Brokers generally understand these terms to refer to extra volatility in the final hour of the third Friday of the month (or the last hour of the last trading day before the third Friday if the third Friday is a holiday). Volatility may be even higher on the third Friday of the quarter where additional futures contracts (SSFs) expire. These terms are imprecise, in that "witching hour," "triple witching" hour and "quadruple witching hour are used informally and almost interchangeably for third Friday volatility.


... “quadruple witching hours!”

What sounds like a line from a cheap horror movie is actually a warning you are likely to hear four times a year when four speculative derivatives all expire on the same Friday.

The event happens on the third Friday in March, June, September and December when options, index options, single stock futures and index futures all expire on the same date. http://stocks.about.com/od/advancedtrading/a/0911triplewitch.htm


quadruple witching hour

Definition

The final hour of the stock market trading session on the third Friday of March, June, September, and December, when in addition to the expiration of option contracts and futures contracts, which indicates a triple witching hour, the expiration of single stock futures (SSFs) also occurs. http://www.investorwords.com/6894/quadruple_witching_hour.html



No MacBeth. —Preceding unsigned comment added by 64.105.0.217 (talk) 18:22, 15 August 2009 (UTC)[reply]

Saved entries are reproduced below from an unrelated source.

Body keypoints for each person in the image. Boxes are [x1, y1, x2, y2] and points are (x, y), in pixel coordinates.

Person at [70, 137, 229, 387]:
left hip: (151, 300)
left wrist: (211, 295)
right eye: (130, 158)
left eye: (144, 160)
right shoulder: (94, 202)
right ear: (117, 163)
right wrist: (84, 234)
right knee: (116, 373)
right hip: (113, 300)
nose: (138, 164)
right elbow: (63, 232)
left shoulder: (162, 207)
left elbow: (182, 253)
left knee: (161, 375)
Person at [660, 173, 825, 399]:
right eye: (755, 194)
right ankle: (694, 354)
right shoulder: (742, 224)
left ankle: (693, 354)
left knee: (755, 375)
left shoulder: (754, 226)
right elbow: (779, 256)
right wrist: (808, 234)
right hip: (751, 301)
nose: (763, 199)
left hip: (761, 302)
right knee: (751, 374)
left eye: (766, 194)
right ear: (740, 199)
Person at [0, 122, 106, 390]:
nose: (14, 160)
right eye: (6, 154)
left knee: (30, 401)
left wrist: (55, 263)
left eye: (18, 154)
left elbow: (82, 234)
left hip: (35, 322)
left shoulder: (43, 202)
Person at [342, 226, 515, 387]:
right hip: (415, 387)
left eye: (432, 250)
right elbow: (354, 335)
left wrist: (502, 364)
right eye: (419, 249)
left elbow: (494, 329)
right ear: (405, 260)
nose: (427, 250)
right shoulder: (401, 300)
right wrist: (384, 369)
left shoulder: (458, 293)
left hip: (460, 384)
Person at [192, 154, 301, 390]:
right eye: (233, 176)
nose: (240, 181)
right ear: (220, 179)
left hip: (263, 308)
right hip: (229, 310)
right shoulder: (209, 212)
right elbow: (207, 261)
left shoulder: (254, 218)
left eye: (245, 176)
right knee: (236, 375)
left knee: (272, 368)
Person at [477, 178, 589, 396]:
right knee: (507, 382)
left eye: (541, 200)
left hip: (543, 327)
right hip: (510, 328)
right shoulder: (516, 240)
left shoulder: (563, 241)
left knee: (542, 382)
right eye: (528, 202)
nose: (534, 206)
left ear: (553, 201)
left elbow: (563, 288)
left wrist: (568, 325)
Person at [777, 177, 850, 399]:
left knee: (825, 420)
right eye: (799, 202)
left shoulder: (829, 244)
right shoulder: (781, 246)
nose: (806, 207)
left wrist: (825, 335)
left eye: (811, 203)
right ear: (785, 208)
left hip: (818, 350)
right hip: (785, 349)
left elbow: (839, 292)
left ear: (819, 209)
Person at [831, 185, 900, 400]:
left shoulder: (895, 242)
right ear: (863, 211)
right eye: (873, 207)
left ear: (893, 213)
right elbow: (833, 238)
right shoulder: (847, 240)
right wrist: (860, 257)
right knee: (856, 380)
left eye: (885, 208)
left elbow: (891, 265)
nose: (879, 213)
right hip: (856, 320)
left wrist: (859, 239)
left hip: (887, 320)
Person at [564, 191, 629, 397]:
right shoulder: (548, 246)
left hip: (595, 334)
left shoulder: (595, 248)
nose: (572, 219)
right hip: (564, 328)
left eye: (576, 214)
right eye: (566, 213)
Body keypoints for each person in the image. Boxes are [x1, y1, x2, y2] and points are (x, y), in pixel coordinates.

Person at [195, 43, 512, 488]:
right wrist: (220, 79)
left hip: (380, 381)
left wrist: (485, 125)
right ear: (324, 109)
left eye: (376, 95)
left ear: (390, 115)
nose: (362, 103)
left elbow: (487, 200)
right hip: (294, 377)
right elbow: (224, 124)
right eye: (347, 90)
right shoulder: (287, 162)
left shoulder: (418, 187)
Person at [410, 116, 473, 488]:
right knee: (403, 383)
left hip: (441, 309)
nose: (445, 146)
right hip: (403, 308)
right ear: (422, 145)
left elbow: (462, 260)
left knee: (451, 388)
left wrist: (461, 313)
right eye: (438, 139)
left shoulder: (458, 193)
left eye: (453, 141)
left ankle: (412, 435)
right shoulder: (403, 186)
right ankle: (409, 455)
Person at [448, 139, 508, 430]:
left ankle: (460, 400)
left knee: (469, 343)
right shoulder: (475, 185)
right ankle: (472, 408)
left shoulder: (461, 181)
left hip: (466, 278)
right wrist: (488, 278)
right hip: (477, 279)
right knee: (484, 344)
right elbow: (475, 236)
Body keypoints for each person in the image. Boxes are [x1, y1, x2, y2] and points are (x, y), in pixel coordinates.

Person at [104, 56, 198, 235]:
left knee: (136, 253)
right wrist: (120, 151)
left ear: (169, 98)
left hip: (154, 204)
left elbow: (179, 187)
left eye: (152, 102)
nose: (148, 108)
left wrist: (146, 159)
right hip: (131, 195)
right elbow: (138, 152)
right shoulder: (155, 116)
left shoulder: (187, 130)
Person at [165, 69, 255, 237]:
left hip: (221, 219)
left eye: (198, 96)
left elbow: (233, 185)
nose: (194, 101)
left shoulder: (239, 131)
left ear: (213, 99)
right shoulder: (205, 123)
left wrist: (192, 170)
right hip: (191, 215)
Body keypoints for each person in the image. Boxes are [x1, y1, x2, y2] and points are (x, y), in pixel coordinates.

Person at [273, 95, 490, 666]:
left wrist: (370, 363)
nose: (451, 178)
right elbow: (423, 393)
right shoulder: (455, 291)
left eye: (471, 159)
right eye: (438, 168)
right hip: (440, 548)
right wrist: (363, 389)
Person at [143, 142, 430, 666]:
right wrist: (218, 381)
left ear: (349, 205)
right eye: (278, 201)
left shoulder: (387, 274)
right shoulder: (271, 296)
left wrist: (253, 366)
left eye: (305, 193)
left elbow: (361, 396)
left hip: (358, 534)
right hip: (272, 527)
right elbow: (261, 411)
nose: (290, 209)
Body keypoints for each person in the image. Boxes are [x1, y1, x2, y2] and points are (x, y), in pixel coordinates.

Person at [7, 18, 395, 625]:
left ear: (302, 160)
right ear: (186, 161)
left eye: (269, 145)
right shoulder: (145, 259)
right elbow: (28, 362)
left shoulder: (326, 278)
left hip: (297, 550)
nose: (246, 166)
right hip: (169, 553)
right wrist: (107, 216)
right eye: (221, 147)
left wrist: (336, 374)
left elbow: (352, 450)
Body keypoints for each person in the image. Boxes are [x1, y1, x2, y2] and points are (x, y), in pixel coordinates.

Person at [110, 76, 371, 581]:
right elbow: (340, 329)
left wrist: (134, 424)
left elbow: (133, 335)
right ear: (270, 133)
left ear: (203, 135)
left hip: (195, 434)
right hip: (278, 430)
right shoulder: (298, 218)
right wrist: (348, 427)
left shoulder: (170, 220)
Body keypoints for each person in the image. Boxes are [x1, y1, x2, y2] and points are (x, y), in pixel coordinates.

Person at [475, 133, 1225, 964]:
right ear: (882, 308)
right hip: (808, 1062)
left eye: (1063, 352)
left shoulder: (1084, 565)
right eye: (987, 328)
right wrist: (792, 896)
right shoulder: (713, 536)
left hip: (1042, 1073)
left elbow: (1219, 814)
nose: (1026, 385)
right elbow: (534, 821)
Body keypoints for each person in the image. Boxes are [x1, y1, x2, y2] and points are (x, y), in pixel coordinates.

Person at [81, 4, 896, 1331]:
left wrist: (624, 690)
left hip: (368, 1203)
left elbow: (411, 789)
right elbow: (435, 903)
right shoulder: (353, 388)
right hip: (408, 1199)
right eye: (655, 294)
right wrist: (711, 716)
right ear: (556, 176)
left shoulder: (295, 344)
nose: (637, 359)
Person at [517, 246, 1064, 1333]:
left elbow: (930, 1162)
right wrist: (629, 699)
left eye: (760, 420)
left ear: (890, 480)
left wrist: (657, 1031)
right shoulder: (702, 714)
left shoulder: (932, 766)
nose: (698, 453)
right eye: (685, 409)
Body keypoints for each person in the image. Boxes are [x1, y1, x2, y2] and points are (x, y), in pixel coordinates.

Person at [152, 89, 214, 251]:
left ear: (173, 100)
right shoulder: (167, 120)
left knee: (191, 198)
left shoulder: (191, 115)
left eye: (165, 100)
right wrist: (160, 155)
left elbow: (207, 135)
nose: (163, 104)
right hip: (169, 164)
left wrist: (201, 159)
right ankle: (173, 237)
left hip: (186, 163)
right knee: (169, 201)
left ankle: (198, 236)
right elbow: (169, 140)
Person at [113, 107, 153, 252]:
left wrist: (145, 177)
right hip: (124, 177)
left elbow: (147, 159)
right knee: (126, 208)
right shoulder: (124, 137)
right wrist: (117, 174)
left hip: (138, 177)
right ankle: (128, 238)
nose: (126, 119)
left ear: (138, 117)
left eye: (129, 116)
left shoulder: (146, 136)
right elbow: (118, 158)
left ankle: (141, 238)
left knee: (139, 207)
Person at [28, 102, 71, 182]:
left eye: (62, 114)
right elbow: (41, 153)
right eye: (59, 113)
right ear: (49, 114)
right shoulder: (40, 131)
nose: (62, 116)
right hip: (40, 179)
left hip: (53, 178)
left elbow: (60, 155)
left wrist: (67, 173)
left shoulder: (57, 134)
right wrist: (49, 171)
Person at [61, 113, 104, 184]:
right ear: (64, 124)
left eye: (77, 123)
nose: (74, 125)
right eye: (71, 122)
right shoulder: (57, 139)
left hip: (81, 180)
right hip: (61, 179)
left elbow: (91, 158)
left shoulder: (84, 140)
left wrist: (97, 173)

Do Single Stock Futures still expire only quarterly? Or is it every month?

I see options on single stocks available that expire in every month, not just in the last month of each quarter. Does a "Quadruple Witching Hour" now occur every month, but is called a "Triple Witching Hour" by tradition? Does the last hour matter less than it did because it is now the price at the open on that third Friday (or the last trading day before if the third Friday is a trading holiday that sets the price for closing the options that expire that Saturday (or on Friday, if Friday is a trading holiday)?

Perhaps an expert is needed to sort this through?